The Pivot: Stop Forecasting, Start Reversing

This is where we, as an industry, need a hard pivot. The goal should not be to get 5% better at predicting hyperglycemia. The goal must be to eliminate the root cause of that hyperglycemia: insulin resistance.

Forecasting is a defensive game of symptom management. We are focused on an offensive game of disease reversal. Instead of feeding an AI a stream of lagging indicators, we build a causal model of an individual’s metabolism: AI that understands how a specific person responds to fat, protein, and stress, not just their last 7 days of glucose data. We use AI to understand the why behind their numbers and deliver interventions that fix the underlying biological dysfunction.

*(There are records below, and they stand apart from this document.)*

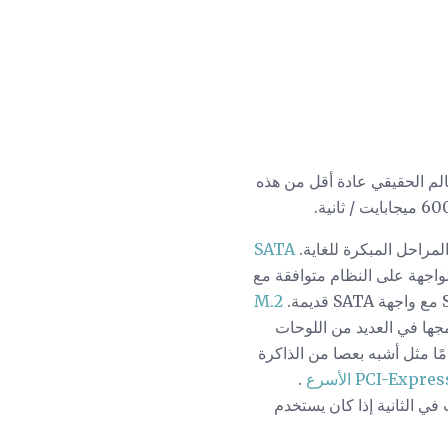
مرة أخرى ، سيكون أداء العالم الحقيقي عادة أقل من هذه
لمراحل المبكرة للغاية.
SATA
 الكمبيوتر المكتبية. الواجهة على النظام متوافقة مع
M.2
جها في العديد من اللوحات
ام تقنية SATA ، فهذه واجهة مختلفة تمامًا مثل أشبه بعصا من الذاكرة
PCI-Expre الأسرع
.
غ سرعة هذا القرص 2Gbps تقريبًا في حين يصل M.2 إلى 4 جيجابايت في الثانية إذا كان يستخدم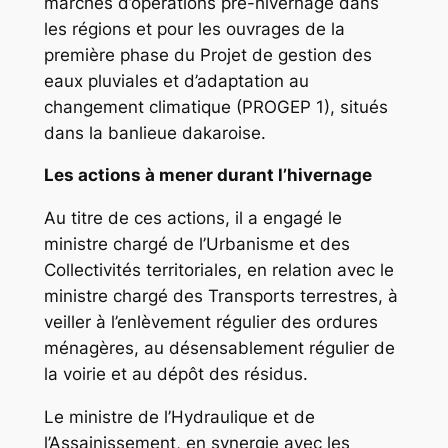
marchés d’opérations pré-hivernage dans
les régions et pour les ouvrages de la
première phase du Projet de gestion des
eaux pluviales et d’adaptation au
changement climatique (PROGEP 1), situés
dans la banlieue dakaroise.
Les actions à mener durant l’hivernage
Au titre de ces actions, il a engagé le
ministre chargé de l’Urbanisme et des
Collectivités territoriales, en relation avec le
ministre chargé des Transports terrestres, à
veiller à l’enlèvement régulier des ordures
ménagères, au désensablement régulier de
la voirie et au dépôt des résidus.
Le ministre de l’Hydraulique et de
l’Assainissement, en synergie avec les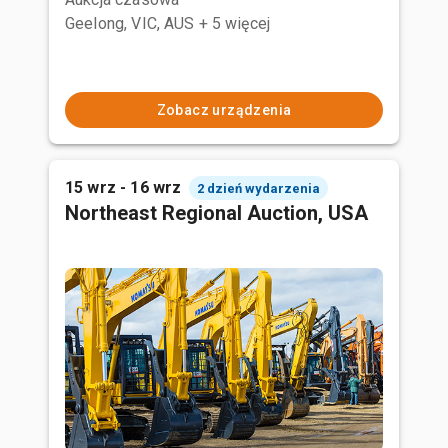
Geelong, VIC, AUS
+ 5 więcej
Zobacz urządzenia
15 wrz - 16 wrz
2 dzień wydarzenia
Northeast Regional Auction, USA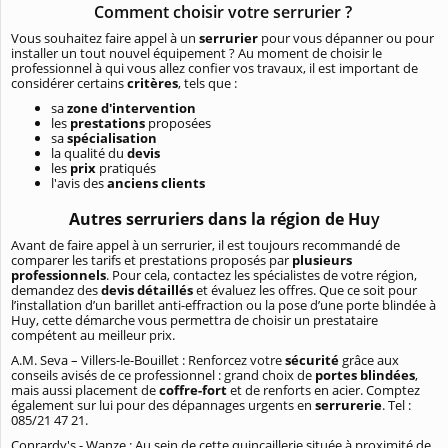
Comment choisir votre serrurier ?
Vous souhaitez faire appel à un
serrurier
pour vous dépanner ou pour
installer un tout nouvel équipement ? Au moment de choisir le
professionnel à qui vous allez confier vos travaux, il est important de
considérer certains
critères
, tels que :
sa
zone d'intervention
les
prestations
proposées
sa
spécialisation
la qualité du
devis
les
prix
pratiqués
l'avis des
anciens clients
Autres serruriers dans la région de Hu
y
Avant de faire appel à un serrurier, il est toujours recommandé de
comparer les tarifs et prestations proposés par
plusieurs
professionnels
. Pour cela, contactez les spécialistes de votre région,
demandez des
devis détaillés
et évaluez les offres. Que ce soit pour
l’installation d’un barillet anti-effraction ou la pose d’une porte blindée à
Huy, cette démarche vous permettra de choisir un prestataire
compétent au meilleur prix.
A.M. Seva – Villers-le-Bouillet : Renforcez votre
sécurité
grâce aux
conseils avisés de ce professionnel : grand choix de
portes blindées
,
mais aussi placement de
coffre-fort
et de renforts en acier. Comptez
également sur lui pour des dépannages urgents en
serrurerie
. Tel :
085/21 47 21.
Conrardy's - Wanze : Au sein de cette quincaillerie située à proximité de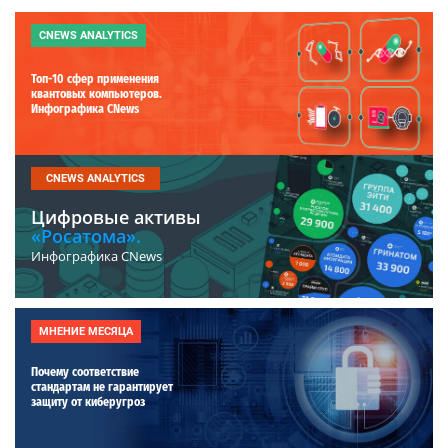
CNEWS ANALYTICS
Топ-10 сфер применения
квантовых компьютеров.
Инфографика CNews
CNEWS ANALYTICS
Цифровые активы
«Росатома».
Инфографика CNews
МНЕНИЕ МЕСЯЦА
Почему соответствие
стандартам не гарантирует
защиту от киберугроз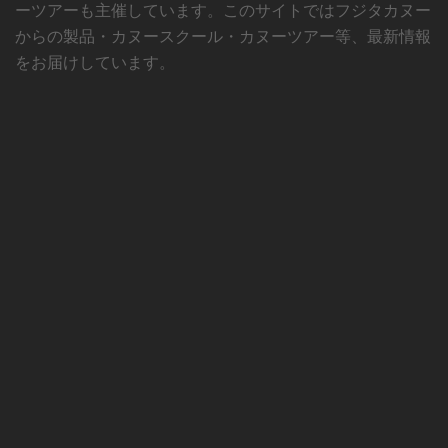
ーツアーも主催しています。このサイトではフジタカヌー
からの製品・カヌースクール・カヌーツアー等、最新情報
をお届けしています。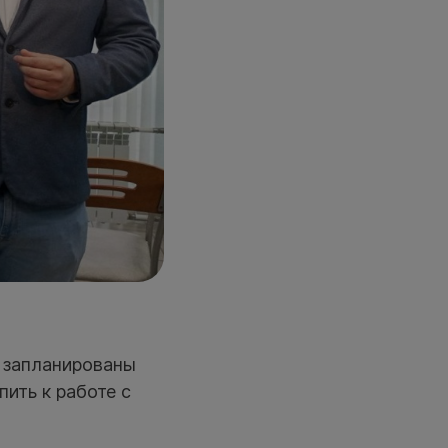
 запланированы
пить к работе с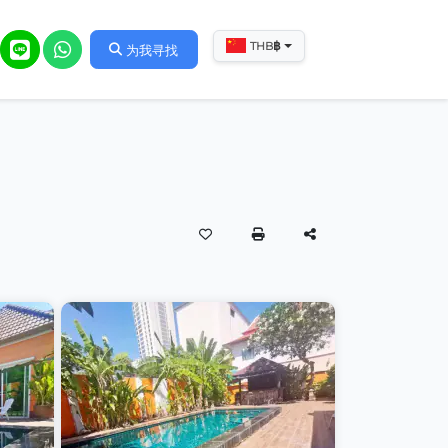
฿
THB
为我寻找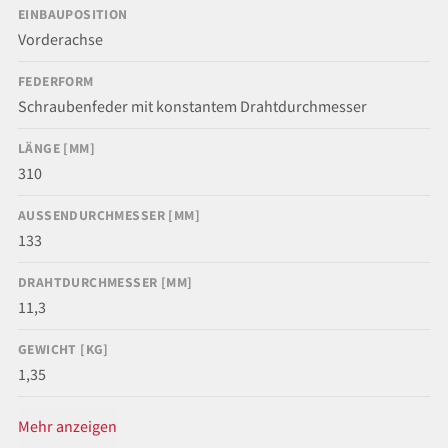
EINBAUPOSITION
Vorderachse
FEDERFORM
Schraubenfeder mit konstantem Drahtdurchmesser
LÄNGE [MM]
310
AUSSENDURCHMESSER [MM]
133
DRAHTDURCHMESSER [MM]
11,3
GEWICHT [KG]
1,35
Mehr anzeigen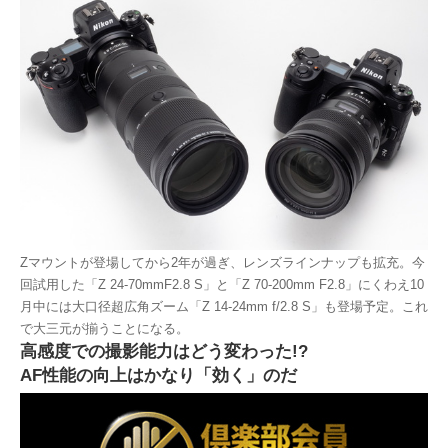
Zマウントが登場してから2年が過ぎ、レンズラインナップも拡充。今
回試用した「Z 24-70mmF2.8 S」と「Z 70-200mm F2.8」にくわえ10
月中には大口径超広角ズーム「Z 14-24mm f/2.8 S」も登場予定。これ
で大三元が揃うことになる。
高感度での撮影能力はどう変わった!?
AF性能の向上はかなり「効く」のだ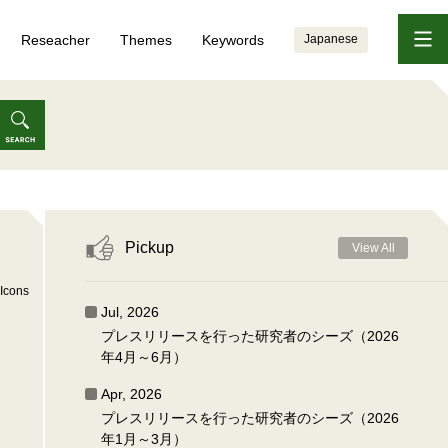
Reseacher
Themes
Keywords
Japanese
Pickup
View All
Icons
Jul, 2026
プレスリリースを行った研究者のシーズ（2026
年4月～6月）
Apr, 2026
プレスリリースを行った研究者のシーズ（2026
年1月～3月）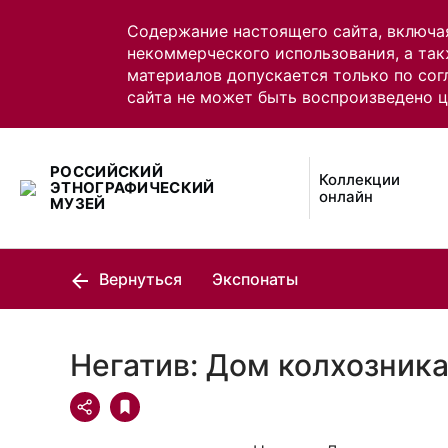
Содержание настоящего сайта, включа
некоммерческого использования, а так
материалов допускается только по сог
сайта не может быть воспроизведено 
РОССИЙСКИЙ
Коллекции
ЭТНОГРАФИЧЕСКИЙ
онлайн
МУЗЕЙ
Вернуться
Экспонаты
Негатив: Дом колхозник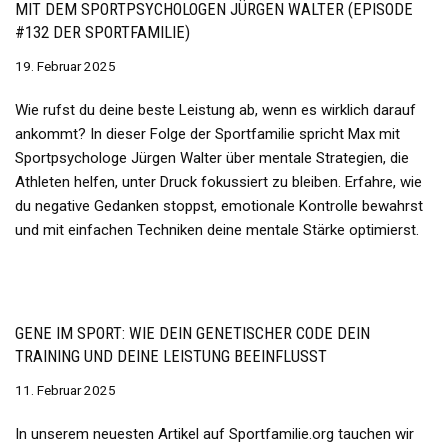
MIT DEM SPORTPSYCHOLOGEN JÜRGEN WALTER (EPISODE
#132 DER SPORTFAMILIE)
19. Februar 2025
Wie rufst du deine beste Leistung ab, wenn es wirklich darauf
ankommt? In dieser Folge der Sportfamilie spricht Max mit
Sportpsychologe Jürgen Walter über mentale Strategien, die
Athleten helfen, unter Druck fokussiert zu bleiben. Erfahre, wie
du negative Gedanken stoppst, emotionale Kontrolle bewahrst
und mit einfachen Techniken deine mentale Stärke optimierst.
GENE IM SPORT: WIE DEIN GENETISCHER CODE DEIN
TRAINING UND DEINE LEISTUNG BEEINFLUSST
11. Februar 2025
In unserem neuesten Artikel auf Sportfamilie.org tauchen wir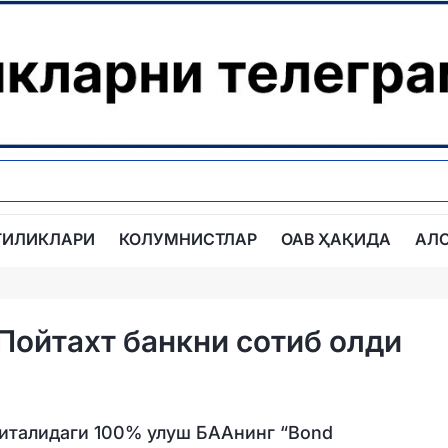
ГИЛИКЛАРИ
КОЛУМНИСТЛАР
ОАВ ҲАҚИДА
АЛ
Пойтахт банкни сотиб олди
питалидаги 100% улуш БААнинг “Bond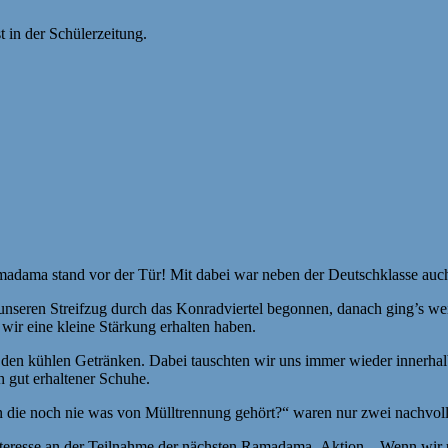
t in der Schülerzeitung.
adama stand vor der Tür! Mit dabei war neben der Deutschklasse auc
seren Streifzug durch das Konradviertel begonnen, danach ging’s weit
ir eine kleine Stärkung erhalten haben.
nd den kühlen Getränken. Dabei tauschten wir uns immer wieder innerh
h gut erhaltener Schuhe.
die noch nie was von Mülltrennung gehört?“ waren nur zwei nachvollz
teresse an der Teilnahme der nächsten Ramadama- Aktion. ,,Wenn wir u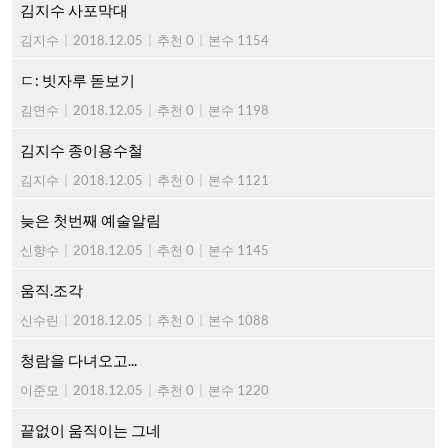
김지수 사포막대
김지수
|
2018.12.05
|
추천 0
|
본수 1154
ㄷ: 빗자루 돋보기
김연수
|
2018.12.05
|
추천 0
|
본수 1198
김지수 종이용수철
김지수
|
2018.12.05
|
추천 0
|
본수 1121
늦은 첫번째 예술알림
신향수
|
2018.12.05
|
추천 0
|
본수 1145
움직.조각
신수린
|
2018.12.05
|
추천 0
|
본수 1088
청람을 다녀오고...
이준모
|
2018.12.05
|
추천 0
|
본수 1220
끝없이 움직이는 그네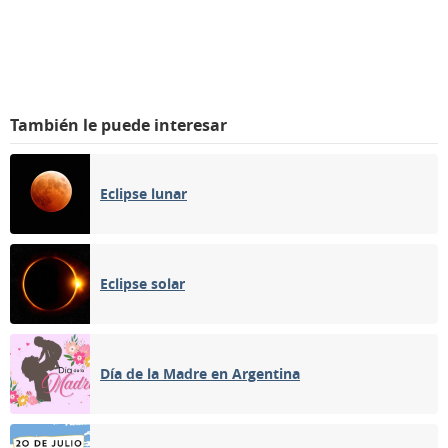
También le puede interesar
Eclipse lunar
Eclipse solar
Día de la Madre en Argentina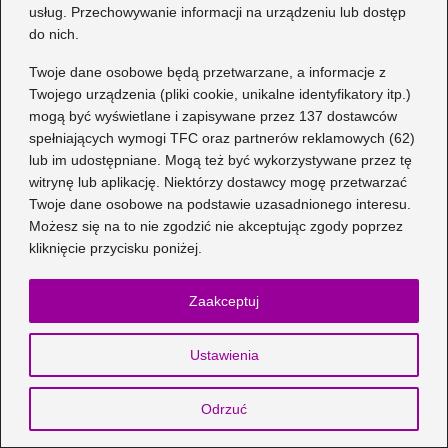
Co warto wiedzieć o kosmetykach,
usług. Przechowywanie informacji na urządzeniu lub dostęp
do nich.
które można przewozić w bagażu
podręcznym?
Twoje dane osobowe będą przetwarzane, a informacje z
Twojego urządzenia (pliki cookie, unikalne identyfikatory itp.)
Odkryj sekrety naturalnego farbowania
mogą być wyświetlane i zapisywane przez 137 dostawców
włosów na rudo w domowym zaciszu
spełniających wymogi TFC oraz partnerów reklamowych (62)
lub im udostępniane. Mogą też być wykorzystywane przez tę
Inoa – Jak Farbować W Domu, Aby
witrynę lub aplikację. Niektórzy dostawcy mogę przetwarzać
Uzyskać Efekt Jak Z Salonu
Twoje dane osobowe na podstawie uzasadnionego interesu.
Możesz się na to nie zgodzić nie akceptując zgody poprzez
kliknięcie przycisku poniżej.
Zaakceptuj
Ustawienia
Odrzuć
Agnieszka Graczyk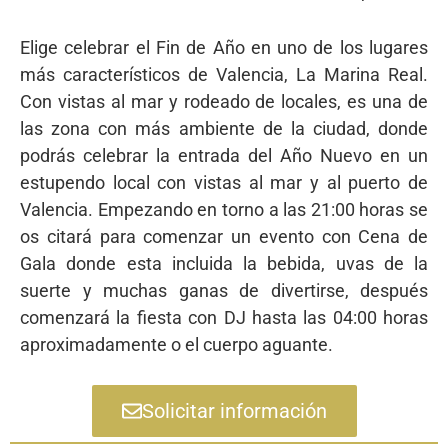
Elige celebrar el Fin de Año en uno de los lugares
más característicos de Valencia, La Marina Real.
Con vistas al mar y rodeado de locales, es una de
las zona con más ambiente de la ciudad, donde
podrás celebrar la entrada del Año Nuevo en un
estupendo local con vistas al mar y al puerto de
Valencia. Empezando en torno a las 21:00 horas se
os citará para comenzar un evento con Cena de
Gala donde esta incluida la bebida, uvas de la
suerte y muchas ganas de divertirse, después
comenzará la fiesta con DJ hasta las 04:00 horas
aproximadamente o el cuerpo aguante.
Solicitar información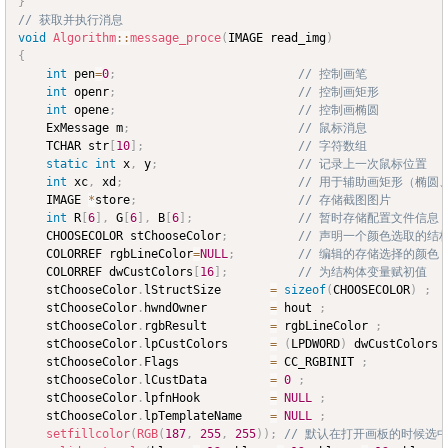
}
// 获取并执行消息
void
Algorithm
::
message_proce
(
IMAGE read_img
)
{
int
 pen
=
0
;
// 控制画笔
int
 openr
;
// 控制画矩形
int
 opene
;
// 控制画椭圆
	ExMessage m
;
// 鼠标消息
	TCHAR str
[
10
]
;
// 字符数组
static
int
 x
,
 y
;
// 记录上一次鼠标位置
int
 xc
,
 xd
;
// 用于辅助画矩形（椭圆
	IMAGE 
*
store
;
// 存储截图图片
int
 R
[
6
]
,
 G
[
6
]
,
 B
[
6
]
;
// 暂时存储配置文件信息
	CHOOSECOLOR stChooseColor
;
// 声明一个颜色选取的结
	COLORREF rgbLineColor
=
NULL
;
// 编辑的存储选择的颜色
	COLORREF dwCustColors
[
16
]
;
// 为结构体变量赋初值
	stChooseColor
.
lStructSize		
=
sizeof
(
CHOOSECOLOR
)
;
	stChooseColor
.
hwndOwner			
=
 hout 
;
	stChooseColor
.
rgbResult			
=
 rgbLineColor 
;
	stChooseColor
.
lpCustColors		
=
(
LPDWORD
)
 dwCustColors 
	stChooseColor
.
Flags				
=
 CC_RGBINIT 
;
	stChooseColor
.
lCustData			
=
0
;
	stChooseColor
.
lpfnHook			
=
NULL
;
	stChooseColor
.
lpTemplateName 	
=
NULL
;
setfillcolor
(
RGB
(
187
,
255
,
255
)
)
;
// 默认在打开画板的时候选中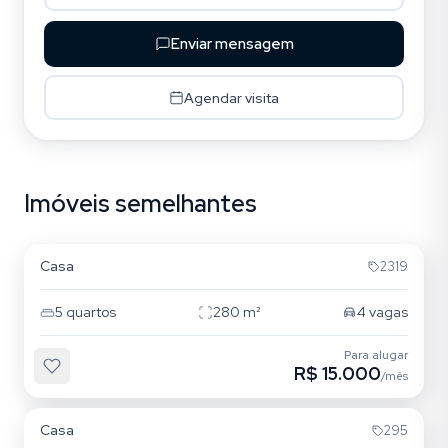
Enviar mensagem
Agendar visita
Imóveis semelhantes
Campeche
Casa
2319
5
quartos
280
m²
4
vagas
Para alugar
R$ 15.000
/mês
Lagoa da Conceição
Casa
295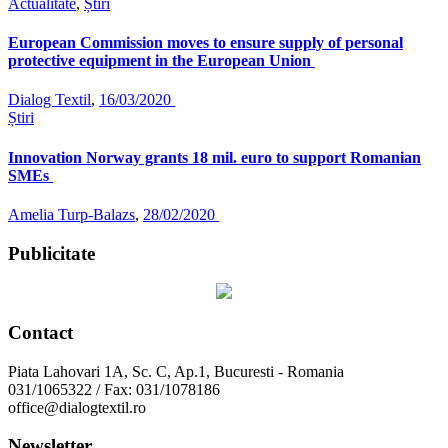
Actualitate
,
Știri
European Commission moves to ensure supply of personal
protective equipment in the European Union
Dialog Textil
,
16/03/2020
Știri
Innovation Norway grants 18 mil. euro to support Romanian
SMEs
Amelia Turp-Balazs
,
28/02/2020
Publicitate
Contact
Piata Lahovari 1A, Sc. C, Ap.1, Bucuresti - Romania
031/1065322 / Fax: 031/1078186
office@dialogtextil.ro
Newsletter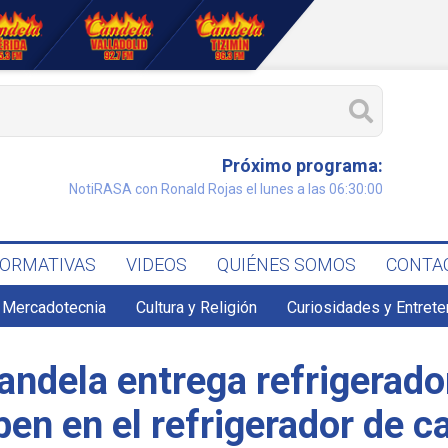
Próximo programa:
NotiRASA con Ronald Rojas el lunes a las 06:30:00
FORMATIVAS
VIDEOS
QUIÉNES SOMOS
CONTA
 Mercadotecnia
Cultura y Religión
Curiosidades y Entret
andela entrega refrigerado
ben en el refrigerador de c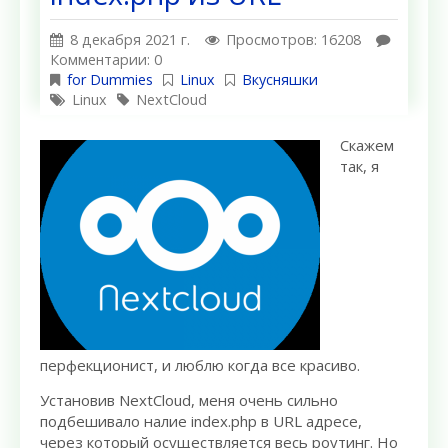
8 декабря 2021 г.
Просмотров: 16208
Комментарии: 0
for Dummies
Linux
Вкусняшки
Linux
NextCloud
Скажем
так, я
перфекционист, и люблю когда все красиво.
Установив NextCloud, меня очень сильно
подбешивало налие index.php в URL адресе,
через который осуществляется весь роутинг. Но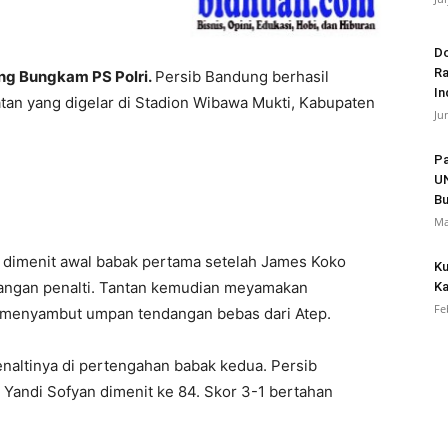
Do
Ra
ung Bungkam PS Polri.
Persib Bandung berhasil
In
tan yang digelar di Stadion Wibawa Mukti, Kabupaten
Ju
Pa
UN
B
Ma
u dimenit awal babak pertama setelah James Koko
Ku
angan penalti. Tantan kemudian meyamakan
Ka
Fe
 menyambut umpan tendangan bebas dari Atep.
naltinya di pertengahan babak kedua. Persib
Yandi Sofyan dimenit ke 84. Skor 3-1 bertahan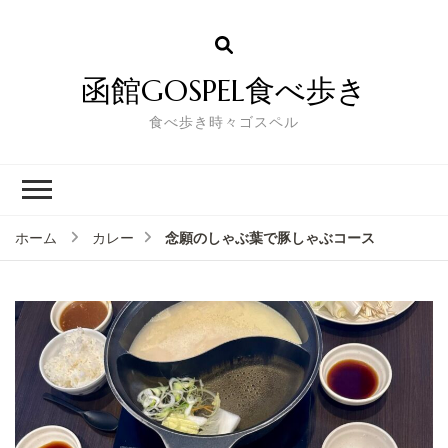
函館GOSPEL食べ歩き
食べ歩き時々ゴスペル
念願のしゃぶ葉で豚しゃぶコース
ホーム
カレー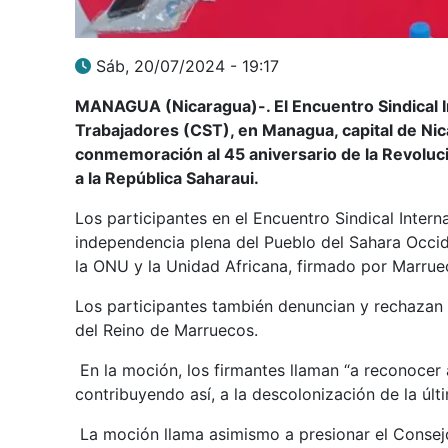
Sáb, 20/07/2024 - 19:17
MANAGUA (Nicaragua)-. El Encuentro Sindical In
Trabajadores (CST), en Managua, capital de Nicar
conmemoración al 45 aniversario de la Revoluc
a la República Saharaui.
Los participantes en el Encuentro Sindical Intern
independencia plena del Pueblo del Sahara Occid
la ONU y la Unidad Africana, firmado por Marrue
Los participantes también denuncian y rechazan 
del Reino de Marruecos.
En la moción, los firmantes llaman “a reconocer
contribuyendo así, a la descolonización de la últi
La moción llama asimismo a presionar el Conse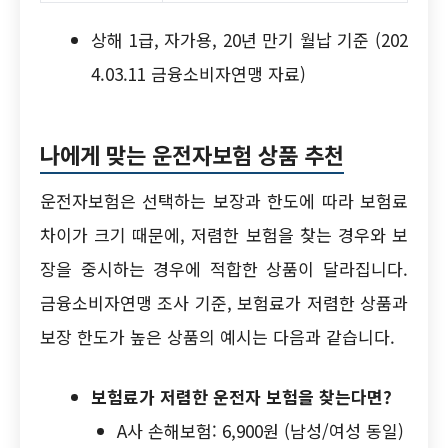
상해 1급, 자가용, 20년 만기 월납 기준 (202
4.03.11 금융소비자연맹 자료)
나에게 맞는 운전자보험 상품 추천
운전자보험은 선택하는 보장과 한도에 따라 보험료
차이가 크기 때문에, 저렴한 보험을 찾는 경우와 보
장을 중시하는 경우에 적합한 상품이 달라집니다.
금융소비자연맹 조사 기준, 보험료가 저렴한 상품과
보장 한도가 높은 상품의 예시는 다음과 같습니다.
보험료가 저렴한 운전자 보험을 찾는다면?
A사 손해보험: 6,900원 (남성/여성 동일)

Our approach at Sterlites AI has already shown what’s possible. In a recent non-clinical AI pilot with 6 willing acquaintances under medical consultation, we saw an average 12.7% drop in HbA1c, an outcome that forecasting can’t even dream of. We didn’t predict their disease; we guided them toward reversing it.

It’s time for the AI and diabetes community to mature. We must stop celebrating marginal improvements in predictive accuracy on flawed premises and start demanding AI that understands and reverses the underlying disease. We need to stop burning money on better forecasts and start investing in scalable cures. It’s time to build AI that delivers cures, not just correlations.